The other prudential reason not to act is that President Obama obviously can’t be trusted.  Any immigration deal would have to trade enhanced enforcement for an amnesty.  Since the president refuses to enforce key provisions of his own health-care law, let alone provisions of immigration law he finds uncongenial, he obviously can’t be relied on to follow up on his end of any bargain.  It is hard to fathom how any Republican can possibly believe otherwise.

Finally, the path set out by the House leadership will — if the early reports are to be believed — represent bad policy.  Unfortunately, many Republicans have convinced themselves that the key question is whether or not illegal immigrants eventually get citizenship, and insist that only a law that creates a “path to citizenship” is amnesty.  They are wrong on both counts.  The central question is whether illegal immigrants are allowed to work and live here legally.  As soon as they are, that’s the amnesty.  For most of these immigrants, eventual citizenship will be an afterthought.
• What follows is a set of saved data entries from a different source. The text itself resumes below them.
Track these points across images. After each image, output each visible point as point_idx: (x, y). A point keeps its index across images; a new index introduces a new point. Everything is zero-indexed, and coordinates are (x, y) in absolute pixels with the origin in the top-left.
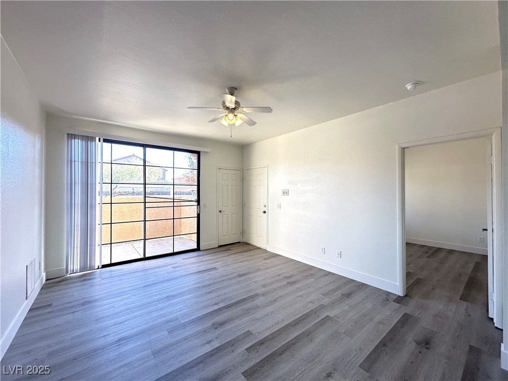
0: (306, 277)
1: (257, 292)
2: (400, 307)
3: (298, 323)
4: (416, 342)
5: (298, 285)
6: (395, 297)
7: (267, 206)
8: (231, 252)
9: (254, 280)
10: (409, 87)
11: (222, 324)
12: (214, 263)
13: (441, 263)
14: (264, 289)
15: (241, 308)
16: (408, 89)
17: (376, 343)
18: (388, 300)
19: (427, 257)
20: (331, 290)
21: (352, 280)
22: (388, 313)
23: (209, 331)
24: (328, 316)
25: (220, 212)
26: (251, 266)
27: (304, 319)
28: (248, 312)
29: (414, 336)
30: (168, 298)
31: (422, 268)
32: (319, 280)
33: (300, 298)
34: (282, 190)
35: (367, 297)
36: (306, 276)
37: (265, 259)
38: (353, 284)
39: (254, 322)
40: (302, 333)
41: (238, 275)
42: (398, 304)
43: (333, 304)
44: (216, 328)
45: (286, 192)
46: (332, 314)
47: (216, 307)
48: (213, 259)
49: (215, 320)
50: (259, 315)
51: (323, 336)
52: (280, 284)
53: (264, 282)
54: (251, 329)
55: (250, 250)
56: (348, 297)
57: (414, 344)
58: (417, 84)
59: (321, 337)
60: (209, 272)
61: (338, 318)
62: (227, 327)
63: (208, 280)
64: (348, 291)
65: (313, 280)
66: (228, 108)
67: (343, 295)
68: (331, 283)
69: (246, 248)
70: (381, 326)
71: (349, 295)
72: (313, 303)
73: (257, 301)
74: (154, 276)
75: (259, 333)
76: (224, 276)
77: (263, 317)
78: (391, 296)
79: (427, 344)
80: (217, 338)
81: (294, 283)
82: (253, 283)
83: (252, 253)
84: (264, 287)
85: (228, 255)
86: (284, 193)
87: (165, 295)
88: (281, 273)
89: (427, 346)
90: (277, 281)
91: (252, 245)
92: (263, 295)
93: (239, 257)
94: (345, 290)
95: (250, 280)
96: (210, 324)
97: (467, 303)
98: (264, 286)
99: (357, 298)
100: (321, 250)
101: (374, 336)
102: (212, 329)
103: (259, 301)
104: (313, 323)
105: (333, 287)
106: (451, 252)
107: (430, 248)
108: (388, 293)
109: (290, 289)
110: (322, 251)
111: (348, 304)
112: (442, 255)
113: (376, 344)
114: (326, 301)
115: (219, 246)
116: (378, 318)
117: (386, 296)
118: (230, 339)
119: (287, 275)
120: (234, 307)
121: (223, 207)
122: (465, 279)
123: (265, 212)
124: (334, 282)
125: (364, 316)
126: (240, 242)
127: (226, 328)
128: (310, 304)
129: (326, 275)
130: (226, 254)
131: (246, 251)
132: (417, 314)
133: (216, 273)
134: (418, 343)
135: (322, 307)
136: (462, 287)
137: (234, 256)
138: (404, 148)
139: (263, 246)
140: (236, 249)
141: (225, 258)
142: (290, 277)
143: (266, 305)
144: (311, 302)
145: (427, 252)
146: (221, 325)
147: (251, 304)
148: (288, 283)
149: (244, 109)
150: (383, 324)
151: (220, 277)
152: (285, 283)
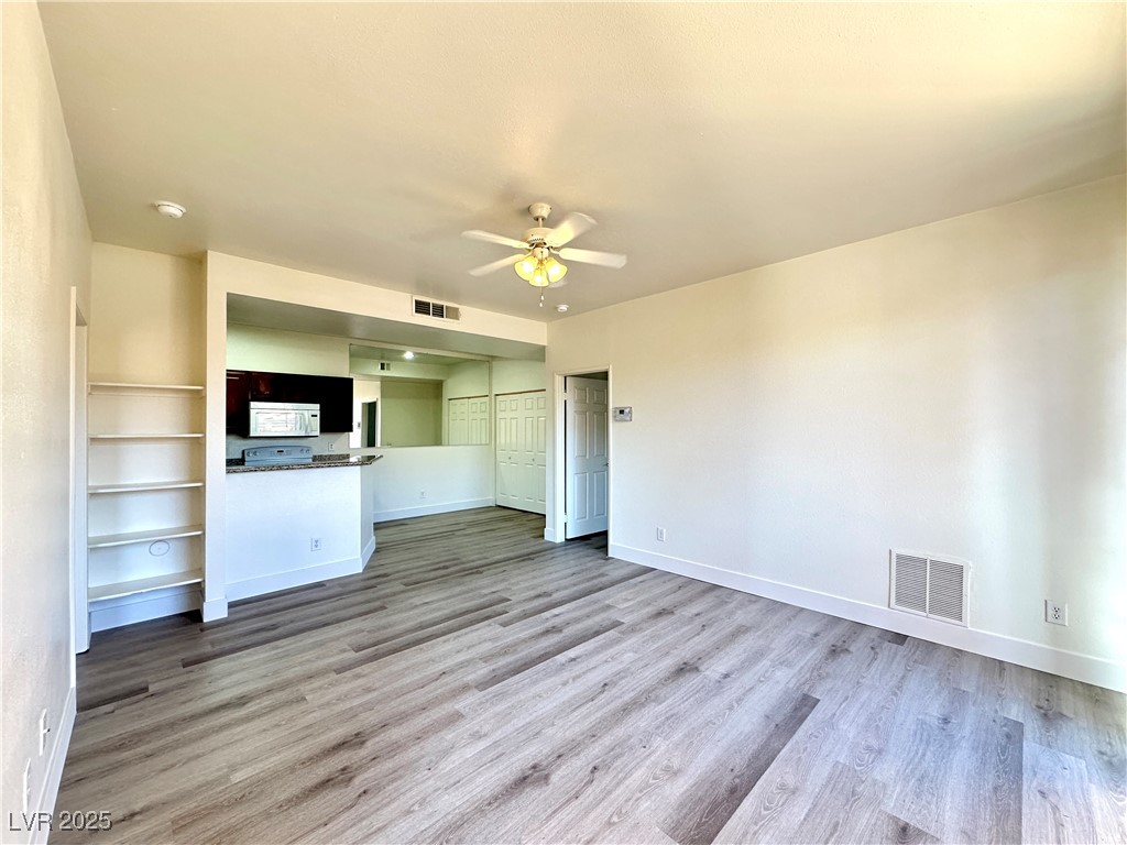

The leadership is also likely to sign on to increased levels of legal immigration.  In this it reflects the obsession of the business establishment, for which the answer to the dire employment crisis among low-skilled workers is always to import more low-skilled workers.  We salute Senator Jeff Sessions for blowing the whistle on this folly and relentlessly making the pro-worker case against ever-higher levels of immigration.

We believe in incremental immigration reform, but pace the Republican House leadership, that doesn’t mean simply chopping up the Gang of Eight bill and passing its constituent parts piecemeal.  It means insisting on real enforcement, including an E-Verify system to confirm the legal status of workers and an exit-entry system to track foreign visitors, that is up and running before anything else passes.  Then there can be the grand bargain of the sort outlined by Mark Krikorian of the Center for Immigration Studies in our latest issue, trading an amnesty for lower levels of legal immigration.

For now, nothing worth having can pass the Democratic Senate or get signed into law by President Obama.  Rank-and-file conservatives in the House should firmly reject the course that their leadership wants to take, and convince it to reconsider.  We hope, in short, that they make a clarion call for inaction.